I flaneurs si accorgono se avviene una variazione del routinario ma quello che emerge è che non tutti hanno le conoscenze per capire cosa hanno di fronte. Infatti uno dei flaneur afferma di essersi accorto della variazione del basamento della scultura ma rimarca che di non essersi mai soffermato prima di allora.

No, [non mi ero mai soffermato] infatti mi sono soffermato proprio a guardarle perché hanno fatto il piedistallo quindi prima erano più basse e ora sono più alte” (flaneur n.10)

Una ragazza intervistata si giustifica dicendo che non conosce le sculture perché proviene da un’altra città (Catanzaro):

“No, hai fatto la domanda forse alla persona sbagliata”. (flaneur n. 9)

Quindi il vero problema è che solo alcuni degli intervistati conoscevano i nomi degli autori, mentre la maggior parte ignoravano completamente gli autori e il fatto che il museo fosse una donazione.

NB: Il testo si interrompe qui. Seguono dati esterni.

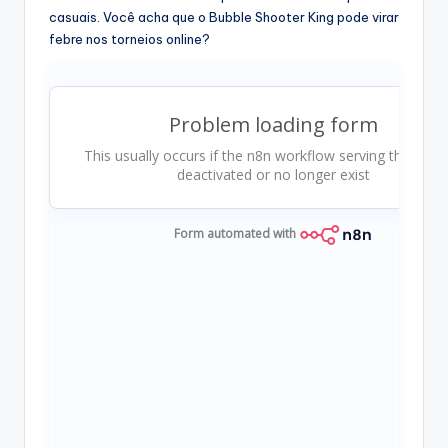
casuais. Você acha que o Bubble Shooter King pode virar
febre nos torneios online?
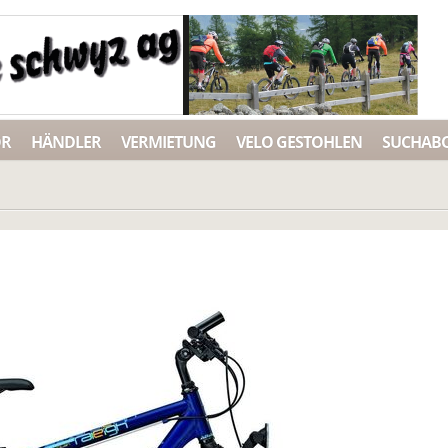
ÖR
HÄNDLER
VERMIETUNG
VELO GESTOHLEN
SUCHAB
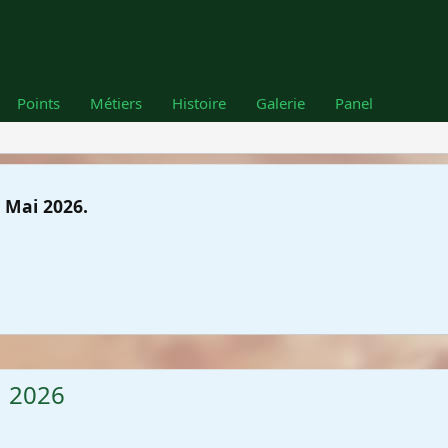
Points
Métiers
Histoire
Galerie
Panel
 Mai 2026.
1 2026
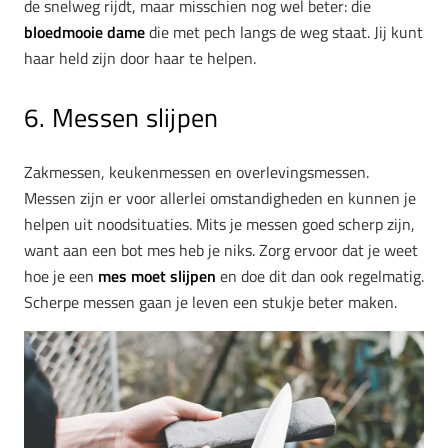
de snelweg rijdt, maar misschien nog wel beter: die
bloedmooie dame
die met pech langs de weg staat. Jij kunt
haar held zijn door haar te helpen.
6. Messen slijpen
Zakmessen, keukenmessen en overlevingsmessen.
Messen zijn er voor allerlei omstandigheden en kunnen je
helpen uit noodsituaties. Mits je messen goed scherp zijn,
want aan een bot mes heb je niks. Zorg ervoor dat je weet
hoe je een
mes moet slijpen
en doe dit dan ook regelmatig.
Scherpe messen gaan je leven een stukje beter maken.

La sensazione è che oggi le sculture del MAB siano considerate dai cittadini dei libri scritti in una lingua indecifrabile, o degli stranieri con cui non è possibile stabilire una comunicazione. La vera sfida sarebbe dunque poter fornire a quelle persone l’alfabeto per poter dare il via un “dialogo” tra le persone e le sculture.